___ DATA FOR THIS EXERCISE
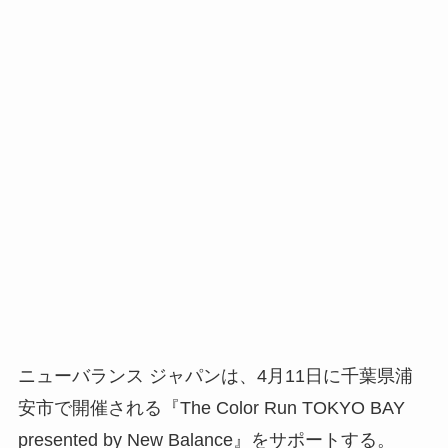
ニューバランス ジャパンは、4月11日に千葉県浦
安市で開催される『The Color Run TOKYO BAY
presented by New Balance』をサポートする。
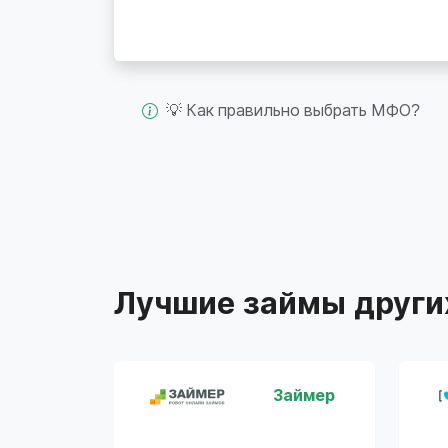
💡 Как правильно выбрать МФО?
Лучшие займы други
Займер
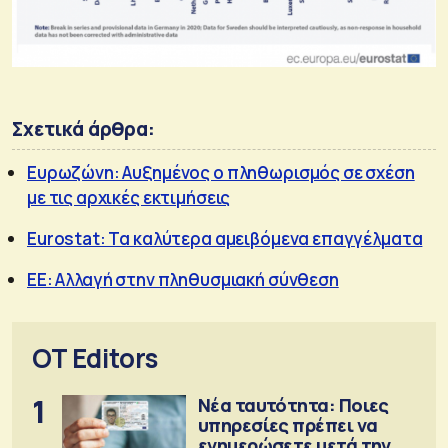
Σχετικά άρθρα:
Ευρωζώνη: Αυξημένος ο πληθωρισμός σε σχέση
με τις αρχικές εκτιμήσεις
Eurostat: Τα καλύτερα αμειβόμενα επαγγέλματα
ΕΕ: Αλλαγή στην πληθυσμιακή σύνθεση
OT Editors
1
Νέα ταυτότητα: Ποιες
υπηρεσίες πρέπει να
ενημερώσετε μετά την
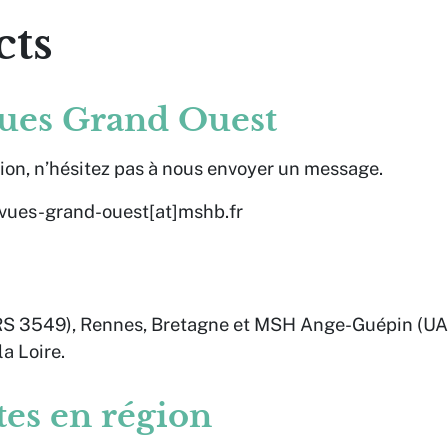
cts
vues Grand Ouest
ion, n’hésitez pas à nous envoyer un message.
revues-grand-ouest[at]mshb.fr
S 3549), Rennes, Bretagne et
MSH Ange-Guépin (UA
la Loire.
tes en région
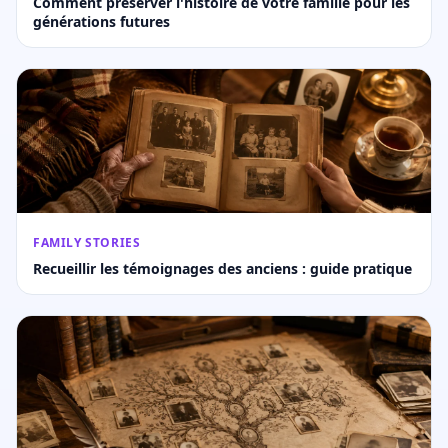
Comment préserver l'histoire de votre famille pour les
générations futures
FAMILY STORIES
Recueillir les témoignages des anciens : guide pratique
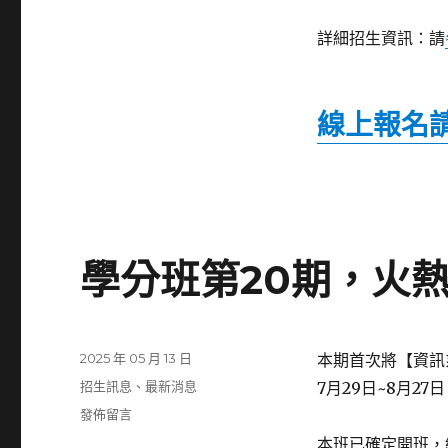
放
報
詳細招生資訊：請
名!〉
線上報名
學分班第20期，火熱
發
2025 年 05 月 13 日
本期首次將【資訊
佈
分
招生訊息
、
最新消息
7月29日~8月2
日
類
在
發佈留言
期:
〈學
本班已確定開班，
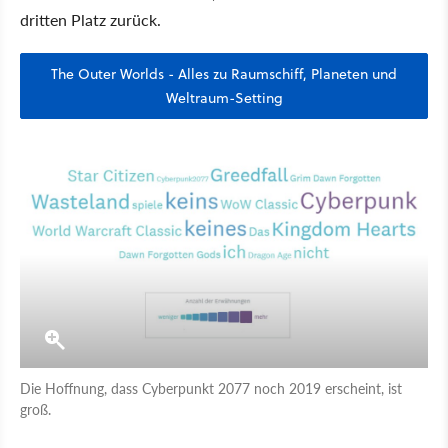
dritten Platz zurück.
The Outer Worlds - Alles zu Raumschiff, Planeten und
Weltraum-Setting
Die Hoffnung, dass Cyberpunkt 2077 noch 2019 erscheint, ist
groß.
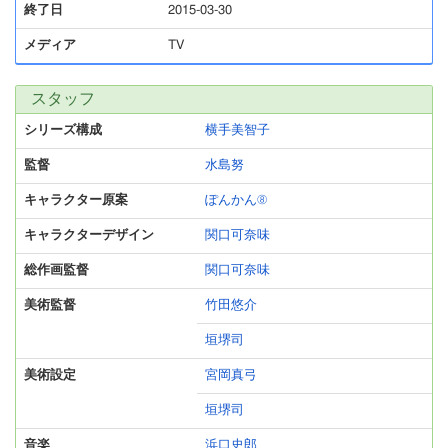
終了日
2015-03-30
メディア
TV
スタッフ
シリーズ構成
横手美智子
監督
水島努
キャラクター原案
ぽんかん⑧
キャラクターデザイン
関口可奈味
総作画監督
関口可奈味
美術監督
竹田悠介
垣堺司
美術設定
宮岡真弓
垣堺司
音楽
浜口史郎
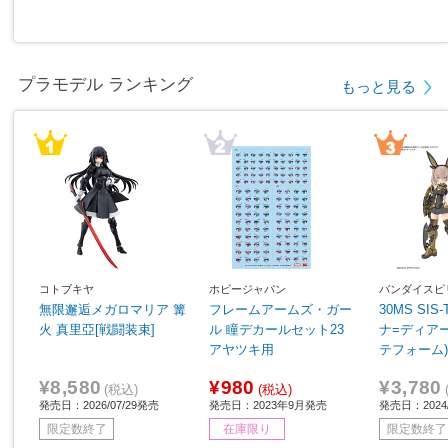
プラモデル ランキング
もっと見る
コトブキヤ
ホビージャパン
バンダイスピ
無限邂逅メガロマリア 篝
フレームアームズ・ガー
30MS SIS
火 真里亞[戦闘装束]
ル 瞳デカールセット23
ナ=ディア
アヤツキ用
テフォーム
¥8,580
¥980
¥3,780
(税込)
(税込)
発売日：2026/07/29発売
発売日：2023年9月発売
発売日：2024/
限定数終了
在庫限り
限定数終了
______
Transcribe every record above in full. Pictures stay out of the copy.

§ **RESPONSE TO THIS TASK**:
ニューバランス ジャパンは、4月11日に千葉県浦
安市で開催される『The Color Run TOKYO BAY
presented by New Balance』をサポートする。
💡 Как правильно выбрать МФО?
Лучшие займы други
Займер
Σχετικά άρθρα:
Ευρωζώνη: Αυξημένος ο πληθωρισμός σε σχέση
με τις αρχικές εκτιμήσεις
Eurostat: Τα καλύτερα αμειβόμενα επαγγέλματα
ΕΕ: Αλλαγή στην πληθυσμιακή σύνθεση
OT Editors
1
Νέα ταυτότητα: Ποιες
υπηρεσίες πρέπει να
ενημερώσετε μετά την
cts
vues Grand Ouest
ion, n’hésitez pas à nous envoyer un message.
revues-grand-ouest[at]mshb.fr
S 3549), Rennes, Bretagne et
MSH Ange-Guépin (UA
la Loire.
tes en région
Comment préserver l'histoire de votre famille pour les
générations futures
FAMILY STORIES
Recueillir les témoignages des anciens : guide pratique
放
報
詳細招生資訊：請
名!〉
線上報名
學分班第20期，火熱
發
2025 年 05 月 13 日
本期首次將【資訊
佈
分
招生訊息
、
最新消息
7月29日~8月2
日
類
在
發佈留言
期:
〈學
本班已確定開班，
dritten Platz zurück.
The Outer Worlds - Alles zu Raumschiff, Planeten und
Weltraum-Setting
Die Hoffnung, dass Cyberpunkt 2077 noch 2019 erscheint, ist
groß.
終了日
2015-03-30
メディア
TV
スタッフ
シリーズ構成
横手美智子
監督
水島努
キャラクター原案
ぽんかん⑧
キャラクターデザイン
関口可奈味
総作画監督
関口可奈味
美術監督
竹田悠介
垣堺司
美術設定
宮岡真弓
垣堺司
音楽
浜口史郎
プラモデル ランキング
もっと見る
コトブキヤ
ホビージャパン
バンダイスピ
無限邂逅メガロマリア 篝
フレームアームズ・ガー
30MS SIS
火 真里亞[戦闘装束]
ル 瞳デカールセット23
ナ=ディア
アヤツキ用
テフォーム
¥8,580
¥980
¥3,780
(税込)
(税込)
発売日：2026/07/29発売
発売日：2023年9月発売
発売日：2024/
限定数終了
在庫限り
限定数終了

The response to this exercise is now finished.